Working with professionals can be a joy. Not only can they solve your problem, they may help you see what problem you should solve. I’ve had several instances lately when I hired a pro to do something I’d attempted myself. In each case I was very pleased and wondered why I hadn’t done this sooner. Offhand I can’t think of an example where I regretted hiring a professional.
Strictly speaking, a professional in some area is simply someone who is paid to do it. But informally, we think of a professional as someone who not only is paid for their services, they’re also good at what they do. The two ideas are not far apart. People who are paid to do something are usually good at it, and the fact that they are paid is evidence that they know what they’re doing.
Experts, however, are not always so pleasant to work with.
Anyone can call himself an expert, and there’s no objective way to test this claim. But it’s usually obvious whether someone is a professional. When you walk into a barber shop, for example, it’s safe to assume the people standing behind the chairs are professional barbers.
Often the categories of “professional” and “expert” overlap. But it is suspicious when someone is an expert and not a professional. It implies that their knowledge is theoretical and untested. If someone says she is an expert in the stock market but not an investor, I wouldn’t ask her to invest my money. When I need my house painted, I don’t want to hire an expert on paint, I want a professional painter.
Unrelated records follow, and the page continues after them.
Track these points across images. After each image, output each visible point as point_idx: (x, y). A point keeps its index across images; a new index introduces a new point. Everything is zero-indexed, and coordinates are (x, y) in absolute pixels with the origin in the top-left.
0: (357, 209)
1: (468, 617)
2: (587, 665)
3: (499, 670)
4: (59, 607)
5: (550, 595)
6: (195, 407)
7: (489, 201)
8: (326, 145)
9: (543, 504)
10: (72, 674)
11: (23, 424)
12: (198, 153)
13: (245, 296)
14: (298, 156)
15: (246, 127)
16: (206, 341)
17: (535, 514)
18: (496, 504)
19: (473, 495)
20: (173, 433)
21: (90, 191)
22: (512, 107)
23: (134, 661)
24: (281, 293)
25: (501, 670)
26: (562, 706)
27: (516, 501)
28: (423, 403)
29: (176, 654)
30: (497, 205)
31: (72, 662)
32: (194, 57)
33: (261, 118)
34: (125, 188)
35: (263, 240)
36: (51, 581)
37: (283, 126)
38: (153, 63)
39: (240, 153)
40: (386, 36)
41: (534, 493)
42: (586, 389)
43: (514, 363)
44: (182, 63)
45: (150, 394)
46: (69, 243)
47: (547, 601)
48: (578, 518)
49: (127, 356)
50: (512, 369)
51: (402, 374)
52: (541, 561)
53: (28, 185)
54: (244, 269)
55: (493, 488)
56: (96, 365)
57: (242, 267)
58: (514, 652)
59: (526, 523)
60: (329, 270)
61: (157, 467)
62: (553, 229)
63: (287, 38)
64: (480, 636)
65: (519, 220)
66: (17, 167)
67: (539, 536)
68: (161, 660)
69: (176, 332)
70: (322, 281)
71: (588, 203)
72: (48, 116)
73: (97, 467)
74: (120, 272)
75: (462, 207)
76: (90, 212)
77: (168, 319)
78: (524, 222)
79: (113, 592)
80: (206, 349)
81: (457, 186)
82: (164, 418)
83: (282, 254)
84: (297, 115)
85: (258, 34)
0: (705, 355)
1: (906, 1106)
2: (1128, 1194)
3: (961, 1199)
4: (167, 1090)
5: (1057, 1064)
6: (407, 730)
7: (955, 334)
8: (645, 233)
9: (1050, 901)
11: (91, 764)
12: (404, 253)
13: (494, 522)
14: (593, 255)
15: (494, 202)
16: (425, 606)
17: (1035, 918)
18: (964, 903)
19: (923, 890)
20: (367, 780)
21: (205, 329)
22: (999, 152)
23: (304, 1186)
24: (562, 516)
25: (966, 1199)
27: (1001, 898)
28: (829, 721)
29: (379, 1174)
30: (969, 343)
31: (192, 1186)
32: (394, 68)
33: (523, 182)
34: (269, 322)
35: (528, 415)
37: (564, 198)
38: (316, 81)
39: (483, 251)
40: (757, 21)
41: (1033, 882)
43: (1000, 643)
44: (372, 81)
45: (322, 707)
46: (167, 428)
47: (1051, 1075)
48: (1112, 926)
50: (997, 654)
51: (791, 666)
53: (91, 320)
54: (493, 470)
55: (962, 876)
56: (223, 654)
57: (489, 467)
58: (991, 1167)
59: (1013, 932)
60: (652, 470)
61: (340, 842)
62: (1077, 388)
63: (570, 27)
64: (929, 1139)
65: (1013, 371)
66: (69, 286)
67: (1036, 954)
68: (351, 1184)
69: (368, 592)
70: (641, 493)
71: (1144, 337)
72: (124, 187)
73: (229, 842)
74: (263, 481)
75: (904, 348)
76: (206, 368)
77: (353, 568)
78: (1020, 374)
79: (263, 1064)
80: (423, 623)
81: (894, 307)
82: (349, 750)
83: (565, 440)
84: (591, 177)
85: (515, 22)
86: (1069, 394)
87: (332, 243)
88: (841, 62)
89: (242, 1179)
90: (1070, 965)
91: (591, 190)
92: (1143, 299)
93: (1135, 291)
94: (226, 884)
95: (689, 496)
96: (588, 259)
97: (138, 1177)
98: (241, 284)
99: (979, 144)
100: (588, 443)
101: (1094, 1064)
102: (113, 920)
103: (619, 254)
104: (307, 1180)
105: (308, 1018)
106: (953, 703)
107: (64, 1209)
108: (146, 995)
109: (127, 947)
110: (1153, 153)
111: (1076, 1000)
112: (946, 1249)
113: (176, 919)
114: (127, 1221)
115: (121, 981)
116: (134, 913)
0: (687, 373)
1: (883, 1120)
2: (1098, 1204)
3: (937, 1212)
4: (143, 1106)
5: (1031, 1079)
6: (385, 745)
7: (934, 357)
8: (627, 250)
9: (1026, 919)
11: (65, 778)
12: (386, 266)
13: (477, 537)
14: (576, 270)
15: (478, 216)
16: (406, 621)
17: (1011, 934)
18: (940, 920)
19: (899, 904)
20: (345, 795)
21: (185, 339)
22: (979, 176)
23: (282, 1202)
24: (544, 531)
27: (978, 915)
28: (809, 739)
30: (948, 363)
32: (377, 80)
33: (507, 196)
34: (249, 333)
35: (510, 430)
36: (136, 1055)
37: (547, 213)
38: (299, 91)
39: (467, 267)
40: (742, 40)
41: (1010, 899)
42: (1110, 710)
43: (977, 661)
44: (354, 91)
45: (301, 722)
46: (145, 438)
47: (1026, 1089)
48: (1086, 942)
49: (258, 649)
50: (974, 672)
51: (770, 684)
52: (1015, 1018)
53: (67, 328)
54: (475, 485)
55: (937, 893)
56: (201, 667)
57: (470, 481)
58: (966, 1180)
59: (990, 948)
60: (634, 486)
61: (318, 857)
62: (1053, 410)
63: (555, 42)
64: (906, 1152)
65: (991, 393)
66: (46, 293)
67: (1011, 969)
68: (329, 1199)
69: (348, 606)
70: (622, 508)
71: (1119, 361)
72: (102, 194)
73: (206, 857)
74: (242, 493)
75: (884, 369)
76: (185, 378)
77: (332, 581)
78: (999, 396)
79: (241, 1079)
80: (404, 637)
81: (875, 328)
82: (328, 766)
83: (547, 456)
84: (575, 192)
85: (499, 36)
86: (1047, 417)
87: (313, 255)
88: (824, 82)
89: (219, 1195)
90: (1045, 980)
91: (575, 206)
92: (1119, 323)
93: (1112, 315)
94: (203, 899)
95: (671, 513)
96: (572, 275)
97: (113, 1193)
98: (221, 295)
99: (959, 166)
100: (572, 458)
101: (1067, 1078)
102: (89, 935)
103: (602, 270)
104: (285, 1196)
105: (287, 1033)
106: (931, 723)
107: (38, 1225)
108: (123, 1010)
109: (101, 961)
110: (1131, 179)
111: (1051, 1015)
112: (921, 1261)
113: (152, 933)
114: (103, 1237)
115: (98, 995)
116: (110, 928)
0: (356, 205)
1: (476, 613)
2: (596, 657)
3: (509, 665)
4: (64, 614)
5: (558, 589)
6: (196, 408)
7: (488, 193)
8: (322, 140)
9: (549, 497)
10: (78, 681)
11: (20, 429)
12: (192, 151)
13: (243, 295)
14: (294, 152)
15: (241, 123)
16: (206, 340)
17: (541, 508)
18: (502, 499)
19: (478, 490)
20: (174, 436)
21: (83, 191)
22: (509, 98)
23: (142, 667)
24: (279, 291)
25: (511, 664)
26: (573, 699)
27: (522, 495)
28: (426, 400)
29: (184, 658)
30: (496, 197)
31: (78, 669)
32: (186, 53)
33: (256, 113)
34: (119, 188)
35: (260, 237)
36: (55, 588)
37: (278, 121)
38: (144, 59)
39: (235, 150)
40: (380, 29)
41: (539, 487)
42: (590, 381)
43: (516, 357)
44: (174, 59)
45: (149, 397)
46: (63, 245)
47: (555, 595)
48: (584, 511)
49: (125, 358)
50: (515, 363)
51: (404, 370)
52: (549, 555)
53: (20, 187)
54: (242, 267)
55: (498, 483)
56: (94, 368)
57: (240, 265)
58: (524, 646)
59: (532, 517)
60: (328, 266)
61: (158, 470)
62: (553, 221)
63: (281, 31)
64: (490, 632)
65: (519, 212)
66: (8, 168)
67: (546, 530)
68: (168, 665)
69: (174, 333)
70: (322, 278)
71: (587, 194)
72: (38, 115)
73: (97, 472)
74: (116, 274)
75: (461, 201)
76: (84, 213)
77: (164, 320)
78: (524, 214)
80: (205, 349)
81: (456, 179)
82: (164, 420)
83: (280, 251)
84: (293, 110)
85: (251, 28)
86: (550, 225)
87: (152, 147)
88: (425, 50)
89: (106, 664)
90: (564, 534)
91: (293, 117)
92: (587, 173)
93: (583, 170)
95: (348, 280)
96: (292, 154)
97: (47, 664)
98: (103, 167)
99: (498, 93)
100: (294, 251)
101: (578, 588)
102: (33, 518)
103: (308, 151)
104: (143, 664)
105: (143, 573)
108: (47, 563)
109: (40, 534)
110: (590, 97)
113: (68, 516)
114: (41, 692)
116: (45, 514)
Sometimes experts appear to be professionals though they are not. Their expertise is in one area but their profession is something else. Political pundits are not politicians but journalists and entertainers. Heads of scientific agencies are not scientists but administrators. University presidents are not educators or researchers but fundraisers. In each case they may have once been practitioners in their perceived areas of expertise, though not necessarily.